EXERCISE DIRECTIONS -
Please set down, word for word, the line that contains "right shoulder: (474, 568)" and every line after it to the end of the entries below, omitting the pictures.

MATERIAL FOR THIS TASK -
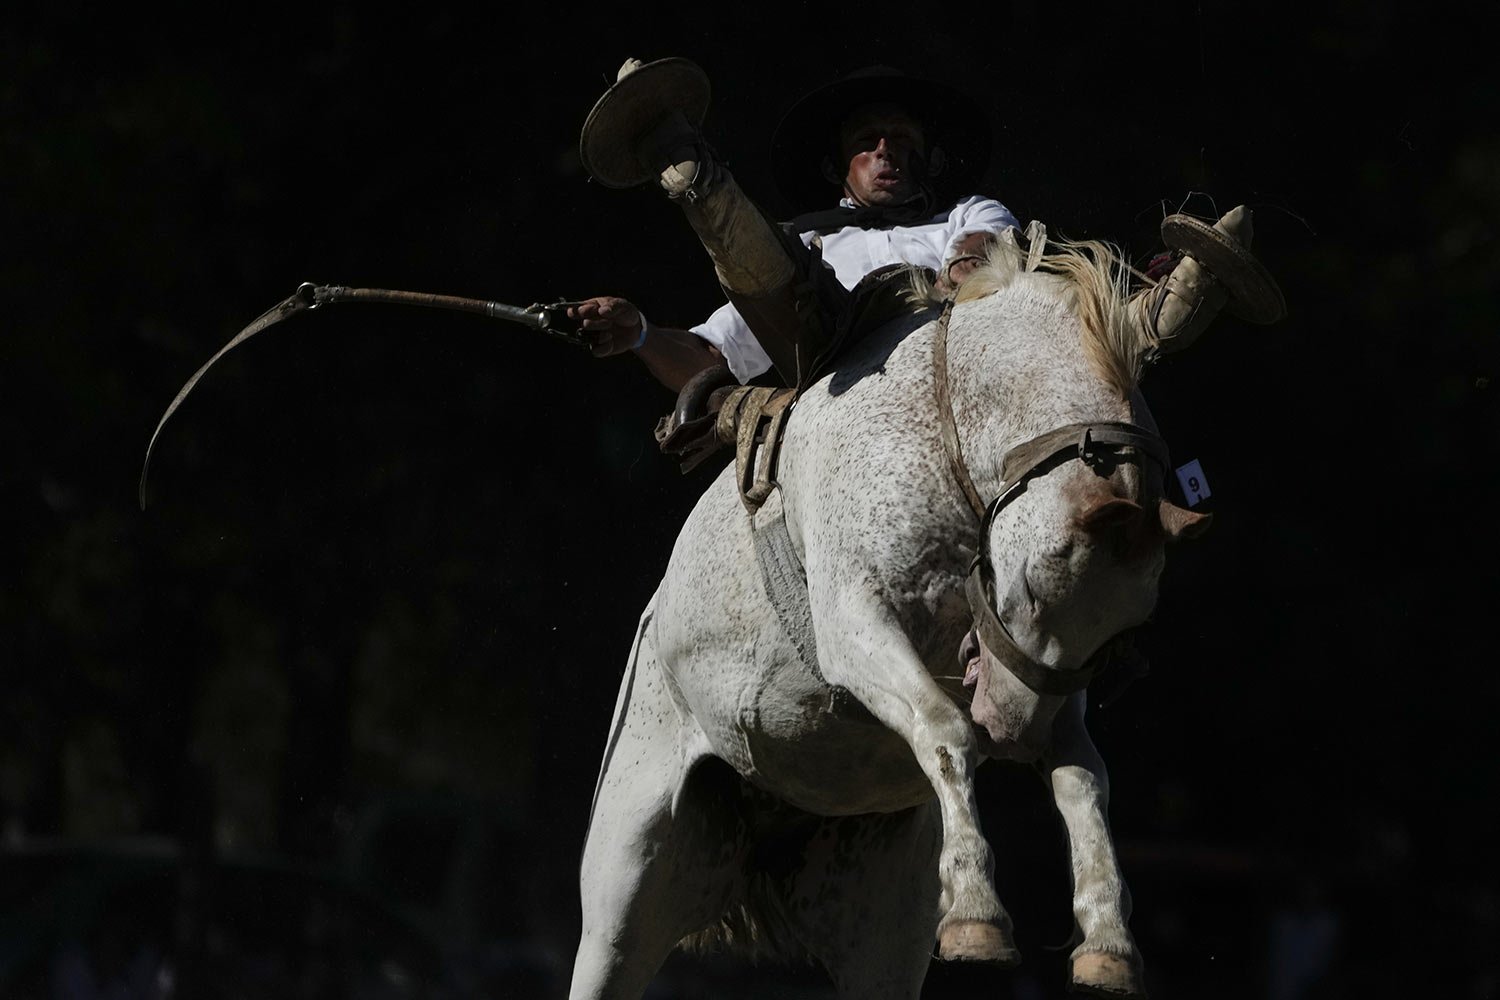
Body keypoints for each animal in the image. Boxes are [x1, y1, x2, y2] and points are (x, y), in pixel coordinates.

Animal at [567, 235, 1212, 1000]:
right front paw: (977, 917)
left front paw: (1109, 944)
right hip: (626, 884)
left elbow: (1083, 780)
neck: (941, 428)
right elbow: (945, 730)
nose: (1013, 732)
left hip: (882, 931)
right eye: (1030, 585)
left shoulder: (1053, 695)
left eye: (1123, 635)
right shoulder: (856, 628)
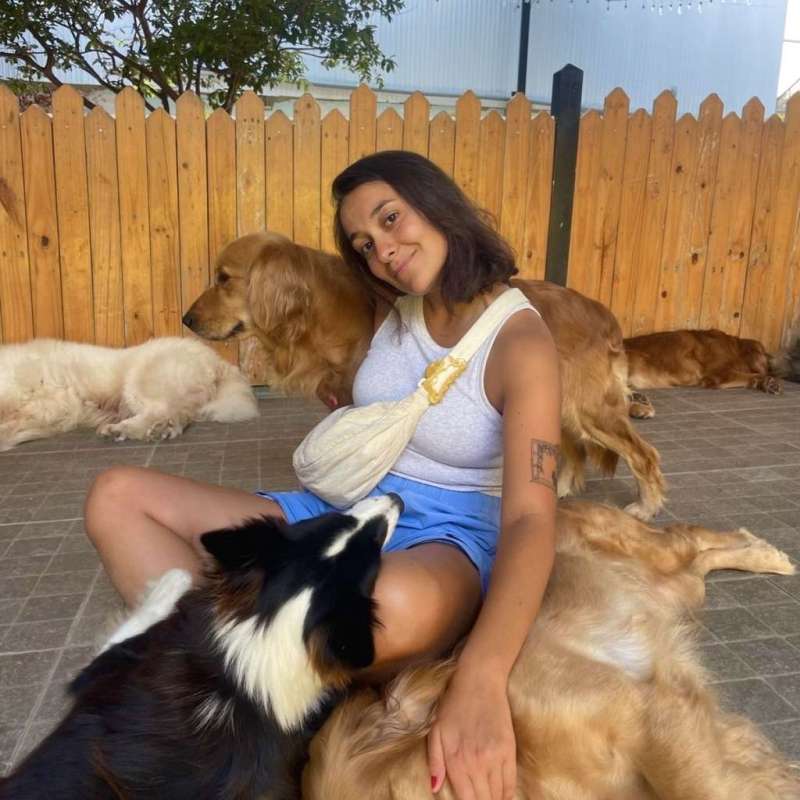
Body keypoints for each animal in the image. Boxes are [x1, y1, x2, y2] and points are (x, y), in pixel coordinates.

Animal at [0, 336, 258, 450]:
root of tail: (215, 359)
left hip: (138, 383)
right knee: (178, 416)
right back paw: (159, 430)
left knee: (160, 410)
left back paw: (121, 429)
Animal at [183, 232, 665, 519]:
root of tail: (601, 312)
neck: (317, 309)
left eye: (224, 278)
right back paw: (562, 490)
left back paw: (646, 507)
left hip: (590, 408)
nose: (186, 319)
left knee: (643, 455)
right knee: (573, 450)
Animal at [304, 500, 800, 800]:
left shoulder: (651, 711)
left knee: (689, 534)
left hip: (660, 559)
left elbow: (707, 787)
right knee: (699, 555)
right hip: (680, 589)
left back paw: (765, 553)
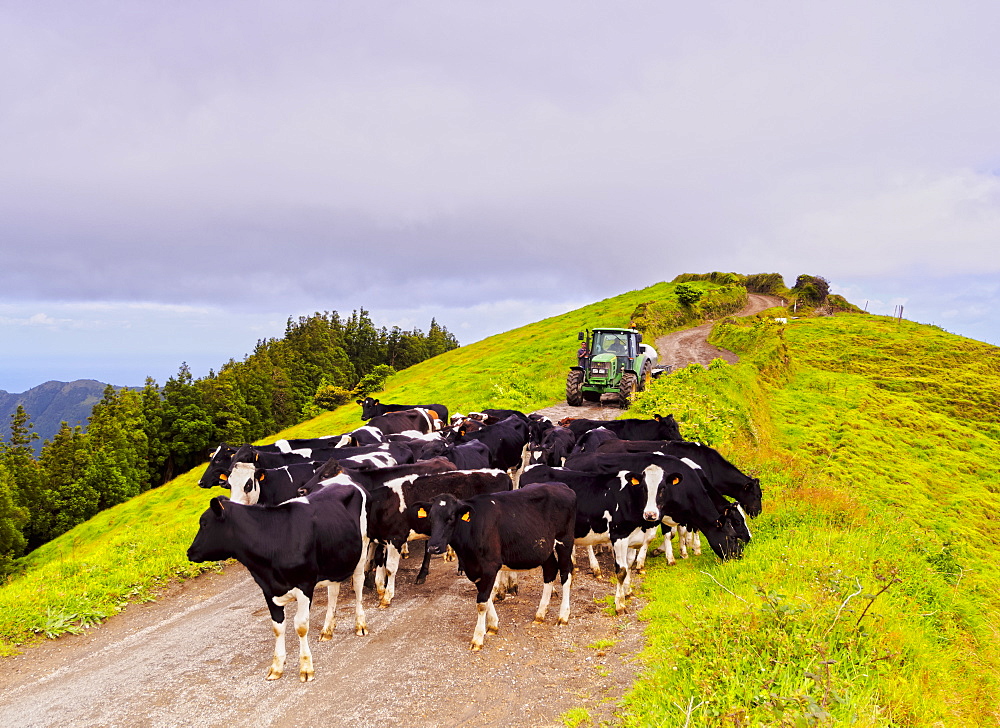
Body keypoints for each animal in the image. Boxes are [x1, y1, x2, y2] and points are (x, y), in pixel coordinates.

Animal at [186, 484, 370, 684]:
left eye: (204, 524)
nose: (189, 552)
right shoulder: (268, 589)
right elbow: (277, 627)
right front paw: (276, 667)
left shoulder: (304, 585)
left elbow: (301, 626)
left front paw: (306, 667)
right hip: (336, 559)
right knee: (333, 591)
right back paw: (327, 629)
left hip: (362, 550)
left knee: (358, 585)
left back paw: (360, 625)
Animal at [410, 484, 576, 648]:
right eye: (430, 518)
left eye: (450, 518)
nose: (433, 547)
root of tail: (562, 486)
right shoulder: (474, 568)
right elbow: (485, 596)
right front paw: (492, 625)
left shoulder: (490, 566)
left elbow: (482, 602)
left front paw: (477, 638)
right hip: (544, 549)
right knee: (550, 571)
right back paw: (540, 614)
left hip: (564, 541)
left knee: (566, 575)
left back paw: (563, 616)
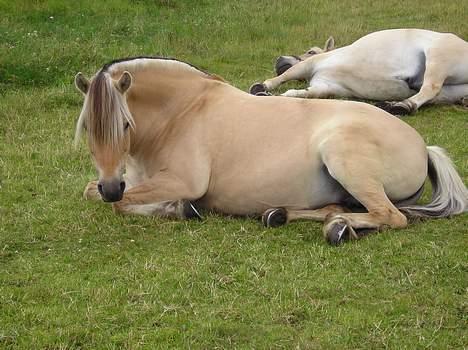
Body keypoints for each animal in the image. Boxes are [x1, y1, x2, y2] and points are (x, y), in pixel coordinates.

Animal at [250, 28, 468, 115]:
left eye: (311, 50)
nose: (279, 59)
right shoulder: (325, 86)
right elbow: (299, 94)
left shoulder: (312, 63)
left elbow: (286, 75)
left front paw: (261, 86)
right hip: (450, 89)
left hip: (437, 57)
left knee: (430, 88)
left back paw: (401, 106)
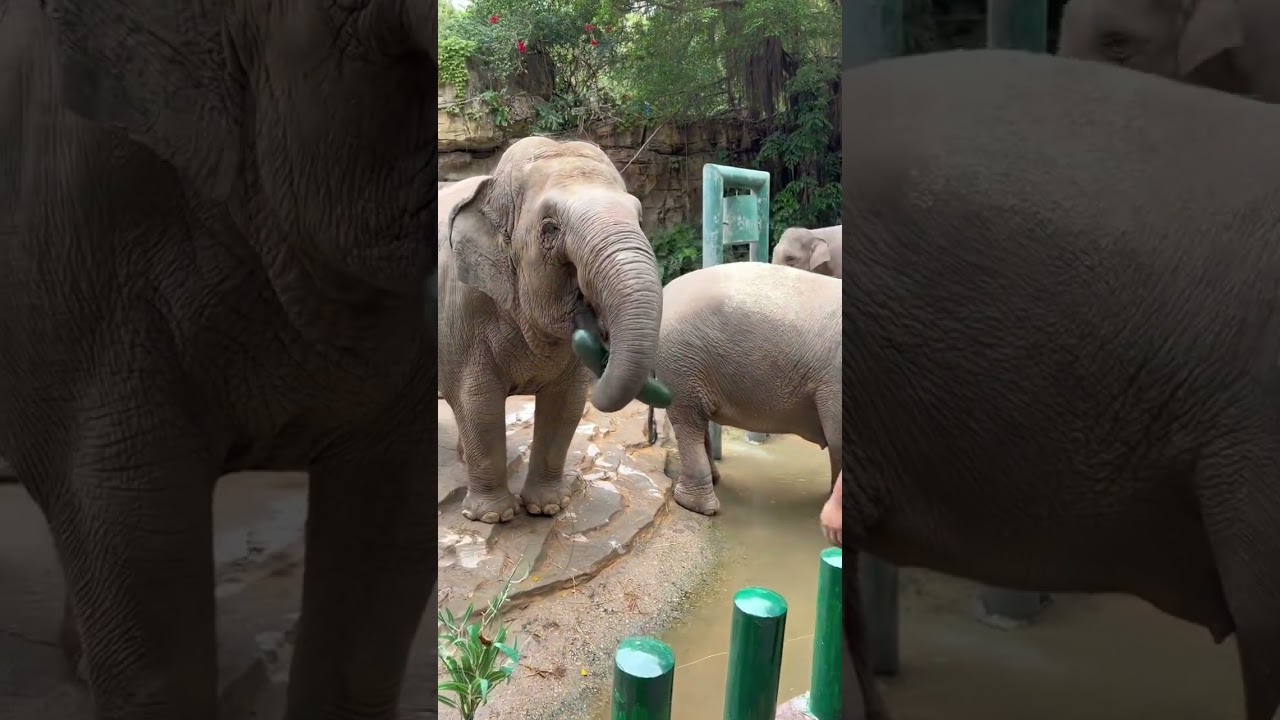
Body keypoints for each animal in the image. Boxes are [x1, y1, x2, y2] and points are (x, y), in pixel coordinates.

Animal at [438, 137, 663, 524]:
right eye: (550, 228)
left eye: (638, 218)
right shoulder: (462, 305)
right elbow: (477, 401)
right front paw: (493, 516)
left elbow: (566, 404)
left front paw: (548, 507)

EXERCISE OUTPUT -
right shoulder: (474, 568)
right elbow: (485, 596)
right front paw: (492, 625)
left shoulder: (490, 566)
left elbow: (482, 602)
left front paw: (477, 638)
right hip: (544, 549)
right knee: (550, 571)
right back paw: (540, 614)
left hip: (564, 541)
left knee: (566, 575)
left back paw: (563, 616)
Body keypoints for each animal in the image. Boxes are [x1, y1, x2, y2] and points are (x, y), in pixel coordinates.

Animal at [250, 28, 468, 115]:
left eye: (311, 50)
nose: (279, 59)
right shoulder: (325, 86)
right elbow: (299, 94)
left shoulder: (312, 63)
left elbow: (286, 75)
left front paw: (261, 86)
right hip: (450, 89)
left hip: (437, 57)
left knee: (430, 88)
left back paw: (401, 106)
Body keypoints for each animal in the image. Boxes are [x1, y1, x2, y2] and points are (x, y), in pixel coordinates.

Animal at [438, 137, 663, 524]:
right eye: (550, 228)
left eye: (638, 218)
right shoulder: (462, 305)
right elbow: (477, 401)
right front paw: (493, 516)
left elbow: (566, 404)
left front paw: (548, 507)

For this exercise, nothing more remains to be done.